Listed records Start Marker

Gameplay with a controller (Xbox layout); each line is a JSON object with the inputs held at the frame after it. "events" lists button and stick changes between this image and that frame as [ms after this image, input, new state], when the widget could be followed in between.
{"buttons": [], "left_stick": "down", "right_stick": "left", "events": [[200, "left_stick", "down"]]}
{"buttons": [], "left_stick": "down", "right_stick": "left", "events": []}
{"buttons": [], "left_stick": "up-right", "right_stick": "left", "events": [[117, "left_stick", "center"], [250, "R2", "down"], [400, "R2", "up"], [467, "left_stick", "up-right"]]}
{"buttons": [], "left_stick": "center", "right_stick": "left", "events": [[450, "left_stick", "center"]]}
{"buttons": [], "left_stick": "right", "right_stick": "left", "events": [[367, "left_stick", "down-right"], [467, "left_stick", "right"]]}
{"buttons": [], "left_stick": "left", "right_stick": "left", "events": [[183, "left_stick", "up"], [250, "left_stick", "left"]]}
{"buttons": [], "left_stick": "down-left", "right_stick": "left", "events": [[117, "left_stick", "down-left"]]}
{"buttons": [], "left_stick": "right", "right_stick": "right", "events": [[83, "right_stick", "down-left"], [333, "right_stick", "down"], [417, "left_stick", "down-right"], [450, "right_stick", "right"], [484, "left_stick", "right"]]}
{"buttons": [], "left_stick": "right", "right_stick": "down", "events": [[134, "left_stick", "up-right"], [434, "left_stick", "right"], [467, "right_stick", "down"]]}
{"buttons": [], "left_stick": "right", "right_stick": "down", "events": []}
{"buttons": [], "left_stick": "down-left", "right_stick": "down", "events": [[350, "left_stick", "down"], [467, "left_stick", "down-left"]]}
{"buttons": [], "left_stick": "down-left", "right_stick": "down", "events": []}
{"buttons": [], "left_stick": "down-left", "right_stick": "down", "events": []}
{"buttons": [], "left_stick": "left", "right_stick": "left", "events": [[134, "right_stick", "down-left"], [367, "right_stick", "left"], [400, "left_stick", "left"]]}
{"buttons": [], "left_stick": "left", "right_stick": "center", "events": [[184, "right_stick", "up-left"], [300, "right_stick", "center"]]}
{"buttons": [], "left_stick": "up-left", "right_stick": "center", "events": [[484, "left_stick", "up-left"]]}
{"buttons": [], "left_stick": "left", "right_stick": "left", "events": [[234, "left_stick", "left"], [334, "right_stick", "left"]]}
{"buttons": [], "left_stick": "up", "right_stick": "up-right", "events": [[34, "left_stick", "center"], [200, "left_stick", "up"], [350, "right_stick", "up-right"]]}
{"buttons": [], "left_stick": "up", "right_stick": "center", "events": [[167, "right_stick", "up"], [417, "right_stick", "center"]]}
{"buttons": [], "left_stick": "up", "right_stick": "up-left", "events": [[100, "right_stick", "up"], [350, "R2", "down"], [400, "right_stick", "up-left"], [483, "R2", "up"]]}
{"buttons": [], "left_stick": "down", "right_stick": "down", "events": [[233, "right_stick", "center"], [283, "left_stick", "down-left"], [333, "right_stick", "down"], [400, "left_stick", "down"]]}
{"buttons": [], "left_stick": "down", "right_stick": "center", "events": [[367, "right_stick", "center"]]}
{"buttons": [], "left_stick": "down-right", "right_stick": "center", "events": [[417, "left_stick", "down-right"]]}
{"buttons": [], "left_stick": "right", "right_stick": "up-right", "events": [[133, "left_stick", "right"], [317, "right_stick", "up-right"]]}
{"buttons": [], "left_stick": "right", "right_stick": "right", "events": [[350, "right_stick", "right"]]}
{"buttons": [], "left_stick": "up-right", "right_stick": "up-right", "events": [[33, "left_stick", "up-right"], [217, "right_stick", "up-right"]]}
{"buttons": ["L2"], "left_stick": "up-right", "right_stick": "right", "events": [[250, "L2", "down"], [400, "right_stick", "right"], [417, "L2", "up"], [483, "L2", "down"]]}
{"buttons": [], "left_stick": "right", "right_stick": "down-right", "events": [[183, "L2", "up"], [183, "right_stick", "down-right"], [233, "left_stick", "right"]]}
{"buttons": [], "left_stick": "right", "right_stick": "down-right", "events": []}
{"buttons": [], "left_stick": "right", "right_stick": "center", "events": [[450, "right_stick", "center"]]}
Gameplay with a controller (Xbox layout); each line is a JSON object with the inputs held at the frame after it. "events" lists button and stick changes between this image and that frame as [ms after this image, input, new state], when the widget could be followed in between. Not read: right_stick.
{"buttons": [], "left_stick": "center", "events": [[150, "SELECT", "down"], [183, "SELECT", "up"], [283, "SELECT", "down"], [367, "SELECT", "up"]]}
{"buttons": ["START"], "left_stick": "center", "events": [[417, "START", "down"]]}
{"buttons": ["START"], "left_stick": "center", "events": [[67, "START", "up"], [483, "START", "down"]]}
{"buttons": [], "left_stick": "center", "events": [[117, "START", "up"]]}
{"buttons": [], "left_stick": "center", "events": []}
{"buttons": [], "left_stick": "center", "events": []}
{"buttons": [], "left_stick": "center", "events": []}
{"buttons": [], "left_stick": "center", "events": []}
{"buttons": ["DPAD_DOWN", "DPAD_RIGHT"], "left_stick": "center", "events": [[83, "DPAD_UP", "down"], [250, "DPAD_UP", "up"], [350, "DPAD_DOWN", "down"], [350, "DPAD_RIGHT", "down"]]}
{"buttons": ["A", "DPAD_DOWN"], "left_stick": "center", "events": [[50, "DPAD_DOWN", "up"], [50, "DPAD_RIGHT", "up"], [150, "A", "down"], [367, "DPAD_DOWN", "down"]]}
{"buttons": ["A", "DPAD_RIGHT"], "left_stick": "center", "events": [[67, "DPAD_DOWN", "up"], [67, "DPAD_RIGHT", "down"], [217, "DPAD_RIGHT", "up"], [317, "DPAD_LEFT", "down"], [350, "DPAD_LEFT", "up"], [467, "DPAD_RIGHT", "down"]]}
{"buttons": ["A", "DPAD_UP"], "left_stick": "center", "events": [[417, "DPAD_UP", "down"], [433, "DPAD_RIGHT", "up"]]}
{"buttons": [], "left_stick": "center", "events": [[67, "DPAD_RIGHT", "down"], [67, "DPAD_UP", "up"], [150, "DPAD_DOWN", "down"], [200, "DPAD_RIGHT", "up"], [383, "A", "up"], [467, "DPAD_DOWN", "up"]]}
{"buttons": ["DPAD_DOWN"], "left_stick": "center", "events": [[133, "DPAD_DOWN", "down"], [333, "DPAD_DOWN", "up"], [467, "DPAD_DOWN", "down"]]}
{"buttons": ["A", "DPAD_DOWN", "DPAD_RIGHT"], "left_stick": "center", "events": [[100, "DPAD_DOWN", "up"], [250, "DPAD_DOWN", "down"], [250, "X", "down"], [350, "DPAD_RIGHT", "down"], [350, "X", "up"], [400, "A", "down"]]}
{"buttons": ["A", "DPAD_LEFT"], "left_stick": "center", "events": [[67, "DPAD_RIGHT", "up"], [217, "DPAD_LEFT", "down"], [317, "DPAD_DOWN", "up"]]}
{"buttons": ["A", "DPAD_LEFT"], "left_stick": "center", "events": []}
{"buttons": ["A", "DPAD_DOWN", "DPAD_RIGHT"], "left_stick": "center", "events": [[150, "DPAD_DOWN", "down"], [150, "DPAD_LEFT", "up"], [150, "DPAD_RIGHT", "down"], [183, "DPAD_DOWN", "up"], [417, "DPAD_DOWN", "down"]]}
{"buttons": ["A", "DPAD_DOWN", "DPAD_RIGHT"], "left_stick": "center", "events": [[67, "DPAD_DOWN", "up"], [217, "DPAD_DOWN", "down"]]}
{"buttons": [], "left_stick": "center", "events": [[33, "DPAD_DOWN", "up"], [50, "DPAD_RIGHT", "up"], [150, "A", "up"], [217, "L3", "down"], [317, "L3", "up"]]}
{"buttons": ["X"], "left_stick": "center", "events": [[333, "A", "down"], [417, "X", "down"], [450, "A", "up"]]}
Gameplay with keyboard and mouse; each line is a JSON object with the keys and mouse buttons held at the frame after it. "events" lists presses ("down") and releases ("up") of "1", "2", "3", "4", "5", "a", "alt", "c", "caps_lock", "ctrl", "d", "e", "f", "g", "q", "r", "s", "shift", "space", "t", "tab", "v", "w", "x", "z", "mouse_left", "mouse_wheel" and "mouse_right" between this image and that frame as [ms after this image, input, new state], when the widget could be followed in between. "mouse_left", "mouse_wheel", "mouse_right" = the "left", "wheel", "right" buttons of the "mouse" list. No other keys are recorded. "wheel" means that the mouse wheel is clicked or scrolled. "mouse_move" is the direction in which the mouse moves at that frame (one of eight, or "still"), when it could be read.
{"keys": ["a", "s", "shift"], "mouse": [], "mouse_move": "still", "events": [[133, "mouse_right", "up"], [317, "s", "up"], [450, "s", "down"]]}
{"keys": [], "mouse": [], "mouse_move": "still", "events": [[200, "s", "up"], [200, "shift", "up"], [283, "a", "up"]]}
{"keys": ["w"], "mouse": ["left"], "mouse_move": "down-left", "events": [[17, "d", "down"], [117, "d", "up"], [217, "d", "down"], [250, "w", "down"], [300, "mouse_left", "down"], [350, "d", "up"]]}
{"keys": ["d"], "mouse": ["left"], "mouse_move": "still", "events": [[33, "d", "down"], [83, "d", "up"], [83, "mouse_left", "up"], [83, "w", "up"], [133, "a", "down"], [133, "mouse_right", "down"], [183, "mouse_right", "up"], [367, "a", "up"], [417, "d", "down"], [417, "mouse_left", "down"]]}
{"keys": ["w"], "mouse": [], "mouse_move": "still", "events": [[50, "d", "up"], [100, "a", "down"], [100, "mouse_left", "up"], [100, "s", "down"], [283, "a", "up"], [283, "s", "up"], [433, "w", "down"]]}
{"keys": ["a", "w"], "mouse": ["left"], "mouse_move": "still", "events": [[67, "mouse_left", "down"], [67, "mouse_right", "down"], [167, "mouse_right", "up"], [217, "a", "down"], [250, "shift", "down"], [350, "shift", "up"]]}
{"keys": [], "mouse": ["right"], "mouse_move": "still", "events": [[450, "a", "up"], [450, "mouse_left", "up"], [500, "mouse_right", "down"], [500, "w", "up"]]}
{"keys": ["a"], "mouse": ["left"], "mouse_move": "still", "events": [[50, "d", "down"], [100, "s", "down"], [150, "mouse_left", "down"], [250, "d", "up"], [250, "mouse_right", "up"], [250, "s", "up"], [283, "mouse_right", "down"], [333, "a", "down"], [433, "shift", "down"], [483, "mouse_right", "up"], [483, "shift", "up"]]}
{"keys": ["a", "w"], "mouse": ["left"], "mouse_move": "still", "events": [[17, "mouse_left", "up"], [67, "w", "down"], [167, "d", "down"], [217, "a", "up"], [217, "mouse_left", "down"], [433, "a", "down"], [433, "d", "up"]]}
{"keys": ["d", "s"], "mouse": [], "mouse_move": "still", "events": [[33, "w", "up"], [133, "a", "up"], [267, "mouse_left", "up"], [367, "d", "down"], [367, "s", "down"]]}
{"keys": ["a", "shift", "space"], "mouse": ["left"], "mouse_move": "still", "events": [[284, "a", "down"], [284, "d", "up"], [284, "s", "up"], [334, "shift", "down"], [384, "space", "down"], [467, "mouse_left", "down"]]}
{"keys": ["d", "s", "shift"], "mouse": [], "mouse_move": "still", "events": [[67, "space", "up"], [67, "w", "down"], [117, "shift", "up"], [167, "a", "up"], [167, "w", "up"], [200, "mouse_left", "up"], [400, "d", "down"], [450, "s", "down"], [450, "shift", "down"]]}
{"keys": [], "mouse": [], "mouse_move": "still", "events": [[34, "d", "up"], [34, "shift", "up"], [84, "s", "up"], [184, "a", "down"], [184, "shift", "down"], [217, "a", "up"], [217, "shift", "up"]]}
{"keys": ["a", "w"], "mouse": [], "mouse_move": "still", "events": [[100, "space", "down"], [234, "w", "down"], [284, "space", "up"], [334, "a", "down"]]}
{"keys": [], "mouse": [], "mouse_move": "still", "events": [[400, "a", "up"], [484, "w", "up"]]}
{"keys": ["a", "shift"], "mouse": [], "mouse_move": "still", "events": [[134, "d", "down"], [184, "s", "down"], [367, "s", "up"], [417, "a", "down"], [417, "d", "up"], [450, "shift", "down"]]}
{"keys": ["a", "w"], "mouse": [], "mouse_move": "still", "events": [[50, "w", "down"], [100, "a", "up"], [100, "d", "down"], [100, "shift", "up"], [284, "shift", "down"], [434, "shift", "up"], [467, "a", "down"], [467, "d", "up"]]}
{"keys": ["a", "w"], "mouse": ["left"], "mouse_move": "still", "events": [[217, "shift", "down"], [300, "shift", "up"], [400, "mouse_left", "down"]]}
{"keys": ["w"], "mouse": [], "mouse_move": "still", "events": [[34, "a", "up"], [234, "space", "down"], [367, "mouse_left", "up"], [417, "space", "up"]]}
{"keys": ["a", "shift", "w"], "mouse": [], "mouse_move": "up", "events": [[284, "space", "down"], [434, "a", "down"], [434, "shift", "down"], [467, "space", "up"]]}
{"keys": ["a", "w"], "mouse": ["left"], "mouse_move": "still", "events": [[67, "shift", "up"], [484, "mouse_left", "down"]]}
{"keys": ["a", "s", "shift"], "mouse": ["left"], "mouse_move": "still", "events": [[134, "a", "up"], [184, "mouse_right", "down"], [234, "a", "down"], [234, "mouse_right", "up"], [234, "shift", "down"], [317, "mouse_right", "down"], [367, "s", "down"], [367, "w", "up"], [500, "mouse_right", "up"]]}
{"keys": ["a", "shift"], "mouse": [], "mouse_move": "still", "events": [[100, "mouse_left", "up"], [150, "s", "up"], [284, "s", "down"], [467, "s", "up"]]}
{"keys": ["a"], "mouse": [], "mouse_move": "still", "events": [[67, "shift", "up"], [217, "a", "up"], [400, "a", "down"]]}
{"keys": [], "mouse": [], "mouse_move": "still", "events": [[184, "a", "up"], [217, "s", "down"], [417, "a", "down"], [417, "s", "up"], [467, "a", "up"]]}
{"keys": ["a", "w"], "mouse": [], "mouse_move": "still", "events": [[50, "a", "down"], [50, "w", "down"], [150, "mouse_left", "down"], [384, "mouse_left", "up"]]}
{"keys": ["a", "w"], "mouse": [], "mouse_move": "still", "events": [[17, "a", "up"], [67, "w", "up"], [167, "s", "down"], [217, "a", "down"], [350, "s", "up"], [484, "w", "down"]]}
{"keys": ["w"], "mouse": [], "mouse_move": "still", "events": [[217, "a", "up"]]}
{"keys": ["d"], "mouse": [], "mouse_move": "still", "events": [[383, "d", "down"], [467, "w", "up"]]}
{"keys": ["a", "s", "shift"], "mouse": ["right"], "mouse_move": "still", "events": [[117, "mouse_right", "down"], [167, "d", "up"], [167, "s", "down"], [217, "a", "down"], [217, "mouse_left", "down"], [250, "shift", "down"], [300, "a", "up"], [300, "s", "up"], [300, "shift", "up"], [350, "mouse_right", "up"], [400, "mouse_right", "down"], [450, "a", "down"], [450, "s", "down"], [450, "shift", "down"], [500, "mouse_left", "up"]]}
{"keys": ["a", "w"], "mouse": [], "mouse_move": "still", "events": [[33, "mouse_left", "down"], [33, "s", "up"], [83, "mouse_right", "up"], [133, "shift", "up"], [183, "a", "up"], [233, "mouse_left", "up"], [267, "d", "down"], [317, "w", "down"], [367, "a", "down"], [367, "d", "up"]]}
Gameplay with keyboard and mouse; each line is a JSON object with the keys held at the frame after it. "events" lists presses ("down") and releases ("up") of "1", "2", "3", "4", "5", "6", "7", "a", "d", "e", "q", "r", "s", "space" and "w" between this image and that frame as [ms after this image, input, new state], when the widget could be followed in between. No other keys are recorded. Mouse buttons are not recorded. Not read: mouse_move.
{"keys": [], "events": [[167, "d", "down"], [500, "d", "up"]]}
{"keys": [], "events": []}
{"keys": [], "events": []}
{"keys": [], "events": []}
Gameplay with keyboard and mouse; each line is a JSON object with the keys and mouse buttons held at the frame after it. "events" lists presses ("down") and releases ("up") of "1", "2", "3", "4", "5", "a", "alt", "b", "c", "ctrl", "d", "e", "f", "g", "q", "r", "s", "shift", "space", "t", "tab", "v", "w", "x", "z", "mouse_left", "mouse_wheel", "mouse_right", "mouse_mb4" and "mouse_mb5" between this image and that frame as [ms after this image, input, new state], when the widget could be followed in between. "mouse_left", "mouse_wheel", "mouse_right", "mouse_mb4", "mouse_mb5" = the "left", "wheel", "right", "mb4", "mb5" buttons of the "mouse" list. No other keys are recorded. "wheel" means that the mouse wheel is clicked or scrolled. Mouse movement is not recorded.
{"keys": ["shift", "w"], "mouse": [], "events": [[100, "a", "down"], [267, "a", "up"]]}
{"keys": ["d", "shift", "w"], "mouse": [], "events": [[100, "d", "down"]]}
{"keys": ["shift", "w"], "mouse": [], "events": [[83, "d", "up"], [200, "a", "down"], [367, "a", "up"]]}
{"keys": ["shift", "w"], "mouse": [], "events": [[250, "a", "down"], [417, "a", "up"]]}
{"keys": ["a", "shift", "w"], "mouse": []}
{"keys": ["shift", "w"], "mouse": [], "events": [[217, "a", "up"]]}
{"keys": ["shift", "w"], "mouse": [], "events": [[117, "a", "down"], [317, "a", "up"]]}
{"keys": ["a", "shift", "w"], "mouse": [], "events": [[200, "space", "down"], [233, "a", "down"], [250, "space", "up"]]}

Listed records End Marker

# What is needed
Within the data, how many lines hold the string "Xbox"? Answer with the number and nothing more.

# Output
2